One crucial point in common: none of these families distorts the shape of your stars. If your stars are elongated, stretched, or comma-shaped, you are in the wrong place: that is a tracking, collimation, or backfocus issue, and you will find everything you need in our dedicated article on elongated stars. Here we are dealing with stars that are globally round but carry an extra halo, ghost, or color fringe.
Here is the quick reference grid that will guide you through the entire article.
Artifact | Visual signature | Likely origin | Primary correction |
|---|---|---|---|
Wide, diffuse red/pinkish ring around bright stars, present across the field | Internal reflections within the narrowband filter (quality, coating, angle of incidence) | Higher-quality filter, longer focal ratio, star reduction in post-processing | |
Isolated phantom patch or ring, often symmetric to a bright source about the optical center | Stray reflection between surfaces (filter, sensor window, reducer lenses, poorly absorbing baffle) | Recompose the frame, flock the baffle, local removal in post-processing | |
Diffuse violet/blue halo around stars, present even at center | Lens failing to bring blue/violet to the same focal plane as other colors | UV/IR cut filter, defringe, upgrade to an apochromat | |
Colored fringe: red on one side of the star, blue on the other, worsening toward field edges | Slightly different magnification per wavelength off-axis | Directional defringe, matched field flattener/corrector, crop the corners |
Not sure which family your artifact belongs to? This is exactly the kind of subtle distinction where structured analysis helps: the Doc tells a filter halo from an internal reflection on your image in seconds and points you toward the right fix.

* **QUESTIONS ON THE MATERIAL**
1. Translate this sentence from the astrophotography text into Spanish: "One crucial point in common: none of these families distorts the shape of your stars."
2. In the astrophotography text, what kinds of issue are given as the cause when stars come out elongated, stretched, or comma-shaped?

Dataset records
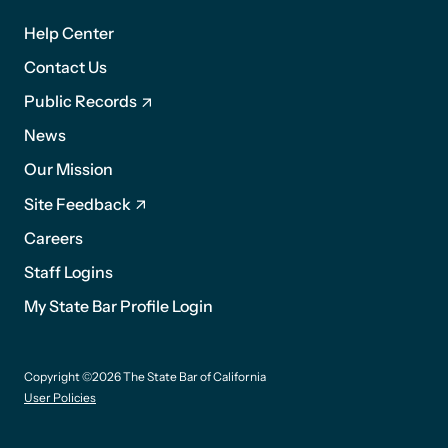
1
Help Center
Contact Us
Public Records
News
Footer
Our Mission
2
Site Feedback
Careers
Staff Logins
My State Bar Profile Login
Footer
Copyright ©2026 The State Bar of California
suffix
User Policies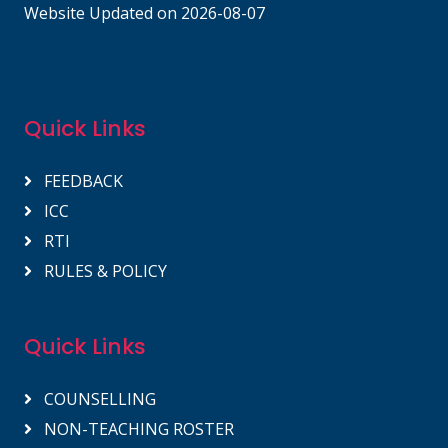
Website Updated on 2026-08-07
Quick Links
FEEDBACK
ICC
RTI
RULES & POLICY
Quick Links
COUNSELLING
NON-TEACHING ROSTER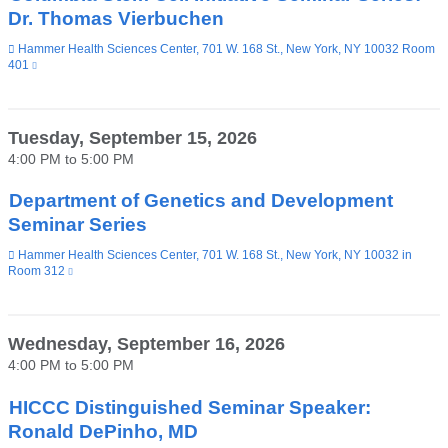
Dr. Thomas Vierbuchen
Venue
Hammer Health Sciences Center, 701 W. 168 St., New York, NY 10032 Room
401
(link
is
external
and
opens
Tuesday, September 15, 2026
in
4:00 PM
to
5:00 PM
a
new
window)
Department of Genetics and Development
Seminar Series
Venue
Hammer Health Sciences Center, 701 W. 168 St., New York, NY 10032 in
Room 312
(link
is
external
and
opens
Wednesday, September 16, 2026
in
4:00 PM
to
5:00 PM
a
new
window)
HICCC Distinguished Seminar Speaker:
Ronald DePinho, MD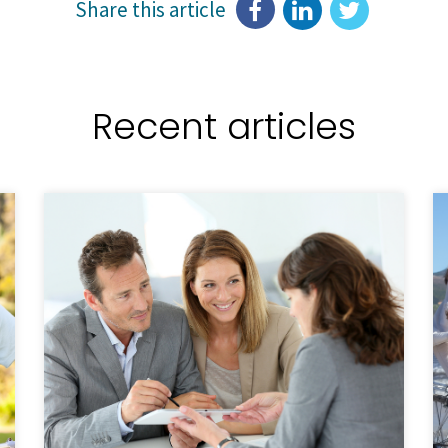
Share this article
Recent articles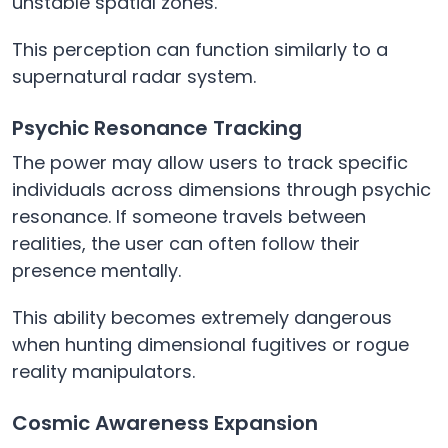
unstable spatial zones.
This perception can function similarly to a
supernatural radar system.
Psychic Resonance Tracking
The power may allow users to track specific
individuals across dimensions through psychic
resonance. If someone travels between
realities, the user can often follow their
presence mentally.
This ability becomes extremely dangerous
when hunting dimensional fugitives or rogue
reality manipulators.
Cosmic Awareness Expansion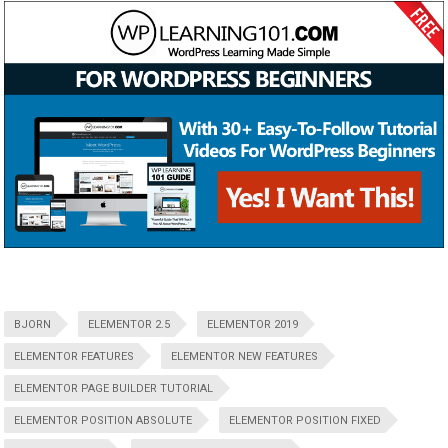
BJORN
ELEMENTOR 2.5
ELEMENTOR 2019
ELEMENTOR FEATURES
ELEMENTOR NEW FEATURES
ELEMENTOR PAGE BUILDER TUTORIAL
ELEMENTOR POSITION ABSOLUTE
ELEMENTOR POSITION FIXED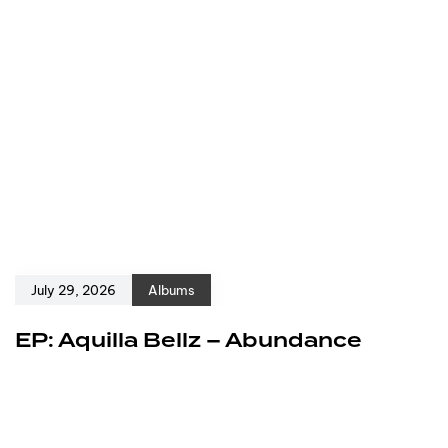
July 29, 2026
Albums
EP: Aquilla Bellz – Abundance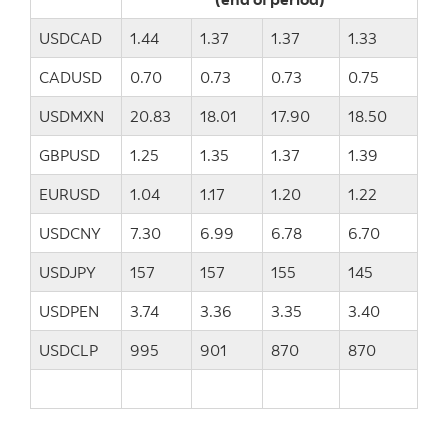
USDCAD
1.44
1.37
1.37
1.33
CADUSD
0.70
0.73
0.73
0.75
USDMXN
20.83
18.01
17.90
18.50
GBPUSD
1.25
1.35
1.37
1.39
EURUSD
1.04
1.17
1.20
1.22
USDCNY
7.30
6.99
6.78
6.70
USDJPY
157
157
155
145
USDPEN
3.74
3.36
3.35
3.40
USDCLP
995
901
870
870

* **ACTIVITY ANSWERS**
1. Un punto crucial en común: ninguna de estas familias distorsiona la forma de tus estrellas.

2. A tracking, collimation, or backfocus issue.